# WHAT TO DO
The response must contain the complete data, printed exactly.

•••

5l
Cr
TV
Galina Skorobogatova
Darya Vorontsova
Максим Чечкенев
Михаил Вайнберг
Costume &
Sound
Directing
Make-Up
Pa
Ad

•••

# RESPONSE FOR THIS EXERCISE
5l
Cr
TV
Galina Skorobogatova
Darya Vorontsova
Максим Чечкенев
Михаил Вайнберг
Costume &
Sound
Directing
Make-Up
Pa
Ad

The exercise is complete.